● **Your task**: In the entries that follow, find every line containing "console" and copy it.

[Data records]

• • • • • • •

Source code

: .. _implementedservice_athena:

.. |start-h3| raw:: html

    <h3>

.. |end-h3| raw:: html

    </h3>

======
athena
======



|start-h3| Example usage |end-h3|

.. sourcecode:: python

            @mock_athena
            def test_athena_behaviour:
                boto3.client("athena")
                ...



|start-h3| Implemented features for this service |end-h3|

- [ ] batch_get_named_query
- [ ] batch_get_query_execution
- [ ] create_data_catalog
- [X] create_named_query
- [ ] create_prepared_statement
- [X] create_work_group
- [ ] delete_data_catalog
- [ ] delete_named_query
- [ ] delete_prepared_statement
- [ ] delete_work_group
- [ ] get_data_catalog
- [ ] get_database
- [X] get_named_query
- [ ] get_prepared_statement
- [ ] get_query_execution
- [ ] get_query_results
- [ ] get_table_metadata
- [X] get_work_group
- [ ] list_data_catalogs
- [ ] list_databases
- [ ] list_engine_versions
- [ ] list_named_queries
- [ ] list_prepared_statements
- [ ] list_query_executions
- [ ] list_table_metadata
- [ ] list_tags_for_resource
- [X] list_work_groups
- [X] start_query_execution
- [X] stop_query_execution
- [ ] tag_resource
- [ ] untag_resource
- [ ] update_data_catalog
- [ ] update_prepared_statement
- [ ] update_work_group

• • • • • • •

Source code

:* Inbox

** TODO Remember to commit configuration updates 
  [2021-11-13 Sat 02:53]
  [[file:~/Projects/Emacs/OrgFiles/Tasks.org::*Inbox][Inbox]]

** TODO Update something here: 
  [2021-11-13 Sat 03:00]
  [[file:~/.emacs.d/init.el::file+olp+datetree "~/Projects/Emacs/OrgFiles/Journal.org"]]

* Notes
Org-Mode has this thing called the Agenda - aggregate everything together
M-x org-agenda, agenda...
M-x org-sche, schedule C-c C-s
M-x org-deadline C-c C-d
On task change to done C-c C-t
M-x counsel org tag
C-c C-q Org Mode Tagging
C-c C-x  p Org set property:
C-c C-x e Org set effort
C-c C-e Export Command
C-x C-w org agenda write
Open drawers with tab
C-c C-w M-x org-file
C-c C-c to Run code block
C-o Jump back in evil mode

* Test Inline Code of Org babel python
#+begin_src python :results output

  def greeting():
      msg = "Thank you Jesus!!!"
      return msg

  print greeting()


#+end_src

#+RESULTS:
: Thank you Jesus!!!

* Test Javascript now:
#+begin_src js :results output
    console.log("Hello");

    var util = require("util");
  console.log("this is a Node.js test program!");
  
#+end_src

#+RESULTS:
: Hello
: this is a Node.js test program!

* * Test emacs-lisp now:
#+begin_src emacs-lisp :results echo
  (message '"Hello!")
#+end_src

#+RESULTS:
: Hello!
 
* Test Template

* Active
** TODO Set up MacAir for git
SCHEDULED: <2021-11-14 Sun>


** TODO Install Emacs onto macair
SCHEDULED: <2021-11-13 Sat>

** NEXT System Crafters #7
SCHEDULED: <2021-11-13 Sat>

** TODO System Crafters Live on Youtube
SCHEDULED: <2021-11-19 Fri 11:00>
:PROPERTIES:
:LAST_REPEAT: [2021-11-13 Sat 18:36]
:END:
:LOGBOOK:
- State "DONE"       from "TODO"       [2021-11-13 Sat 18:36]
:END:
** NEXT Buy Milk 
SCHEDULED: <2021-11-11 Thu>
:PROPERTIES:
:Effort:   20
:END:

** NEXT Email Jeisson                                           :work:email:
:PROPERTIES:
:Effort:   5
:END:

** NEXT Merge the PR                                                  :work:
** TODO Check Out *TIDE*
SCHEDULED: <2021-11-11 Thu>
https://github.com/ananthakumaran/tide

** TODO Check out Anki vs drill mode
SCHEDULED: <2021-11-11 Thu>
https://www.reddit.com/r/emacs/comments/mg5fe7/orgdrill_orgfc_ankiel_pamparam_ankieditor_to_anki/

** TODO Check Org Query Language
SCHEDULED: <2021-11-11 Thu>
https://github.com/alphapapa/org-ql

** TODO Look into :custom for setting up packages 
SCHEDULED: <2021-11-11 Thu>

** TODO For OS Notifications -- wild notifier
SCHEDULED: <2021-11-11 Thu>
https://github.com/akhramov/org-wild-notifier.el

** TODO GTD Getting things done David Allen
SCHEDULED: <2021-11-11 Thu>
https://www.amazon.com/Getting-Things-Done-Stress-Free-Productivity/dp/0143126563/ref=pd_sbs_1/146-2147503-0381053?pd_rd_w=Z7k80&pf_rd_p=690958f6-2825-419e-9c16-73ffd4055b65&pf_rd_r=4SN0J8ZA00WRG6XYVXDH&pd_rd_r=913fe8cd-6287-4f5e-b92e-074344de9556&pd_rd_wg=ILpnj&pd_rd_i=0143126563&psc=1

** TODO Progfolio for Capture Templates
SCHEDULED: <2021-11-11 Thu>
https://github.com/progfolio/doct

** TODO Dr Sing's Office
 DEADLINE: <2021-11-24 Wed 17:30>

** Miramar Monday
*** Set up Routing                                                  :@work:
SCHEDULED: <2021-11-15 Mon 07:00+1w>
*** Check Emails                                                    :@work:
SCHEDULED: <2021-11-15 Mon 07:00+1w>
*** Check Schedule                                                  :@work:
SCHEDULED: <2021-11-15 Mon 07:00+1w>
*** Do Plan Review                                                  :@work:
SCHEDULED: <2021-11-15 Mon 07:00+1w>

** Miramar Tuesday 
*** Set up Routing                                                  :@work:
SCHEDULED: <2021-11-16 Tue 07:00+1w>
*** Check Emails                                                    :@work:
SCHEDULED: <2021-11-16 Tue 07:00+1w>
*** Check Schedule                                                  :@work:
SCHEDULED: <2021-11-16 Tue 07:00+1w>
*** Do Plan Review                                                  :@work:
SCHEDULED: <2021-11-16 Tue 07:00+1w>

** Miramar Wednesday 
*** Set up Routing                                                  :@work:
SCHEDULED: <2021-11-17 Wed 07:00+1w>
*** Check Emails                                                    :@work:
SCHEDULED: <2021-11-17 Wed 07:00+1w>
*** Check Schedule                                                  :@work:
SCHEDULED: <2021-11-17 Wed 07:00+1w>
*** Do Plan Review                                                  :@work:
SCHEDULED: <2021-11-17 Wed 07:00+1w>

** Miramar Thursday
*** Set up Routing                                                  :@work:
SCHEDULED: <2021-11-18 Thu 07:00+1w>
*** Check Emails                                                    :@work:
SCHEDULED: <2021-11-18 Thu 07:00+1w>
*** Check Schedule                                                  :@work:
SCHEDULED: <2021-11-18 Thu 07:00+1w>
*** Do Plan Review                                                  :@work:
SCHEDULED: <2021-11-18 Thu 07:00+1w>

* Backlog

• • • • • • •

● **Exercise response**:
    console.log("Hello");
  console.log("this is a Node.js test program!");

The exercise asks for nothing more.